Times Are Tight-Don't Stop Marketing

Decades of empirical data prove that companies who continue marketing themselves during lean times gain a competitive advantage while those that pull back not only lose market share, but also the previous investment in building their brands and acquiring customers. This is even more detrimental in today's online world where both media fragmentation and social networking communities require a consistent voice and presence in numerous media channels.
While the business standard is to spend 10 percent of revenue on marketing and/or advertising initiatives, companies can still effectively market themselves in a tight economy on a smaller budget. Besides the labor involved in the Web 2.0 world, there is minimal investment required with social media outlets such as Facebook, Twitter and YouTube that allow an ongoing dialog and a 24/7 focus group. Social media allows a two-way exchange with either prospective or existing customers that provides information and invaluable insight that can be gleaned to help companies stay on top of what is being said about them, lessen damage, gather feedback on products, services and the company itself, and even provide product innovation, to name but a few benefits.

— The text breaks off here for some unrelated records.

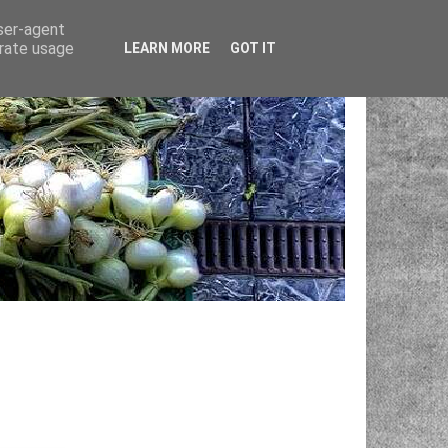
user-agent
erate usage
LEARN MORE
GOT IT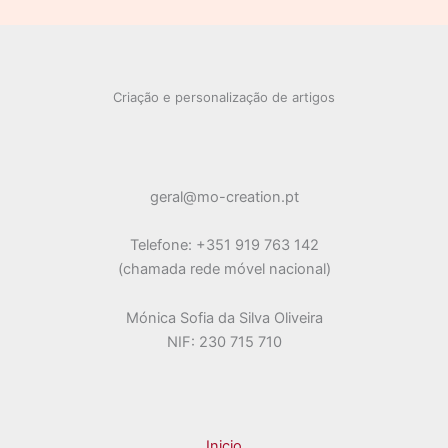
u
p
o
o
d
t
r
s
s
u
o
o
t
s
d
o
u
s
Criação e personalização de artigos
t
o
s
geral@mo-creation.pt
Telefone: +351 919 763 142
(chamada rede móvel nacional)
Mónica Sofia da Silva Oliveira
NIF: 230 715 710
Inicio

One example of social media in action was a campaign GráficaGroup executed for Purchase College in New York. With aggressive student application goals, the college needed to break through the media clutter to differentiate itself. Working with a limited budget, GráficaGroup used the social networking website www.ning.com to establish a virtual workgroup of idea and concept collaborators consisting of students, administrators and others from around the country.
After sorting through the various submitted suggestions, the consensus idea was a "video mash up," a Google map overlaid with student videos. Students were given video cameras to film themselves discussing the reasons why they choose Purchase College and how attending the school had changed them. Visitors to the school's homepage at www.purchase.edu can find the map and student-produced videos to help perspective students identify with other students from their hometown area. The interactive user experience created adheres to social media's tenets of being transparent and "real."
Beyond social media, your own website can be a robust marketing channel if utilized correctly. While the cost of entry into the business world requires a website, it doesn't stop there...it just begins there. The key is the free data captured in your tracking reports. That information allows you to identify your customers, segment them, and communicate with them - not at them - in a variety of ways, including opt-in email campaigns and simple applications that build brand awareness and facilitate doing business with your company.
Additional marketing tools include the simple direct mail channel (letters, envelopes, postcards, etc) which still works as long as you provide relevant information to different customer segments. Another cost effective avenue is public relations since it efficiently spreads your key messages to various target audiences.
So whether it's social media, direct mail, public relations or any other type of marketing initiative, the key is still getting the right message to the right person at the right time and in the right media. This can be done on a small budget in tough business times, as long as you are willing to put forth the effort and investment on more cost efficient, but just as highly effective, methods of marketing your business.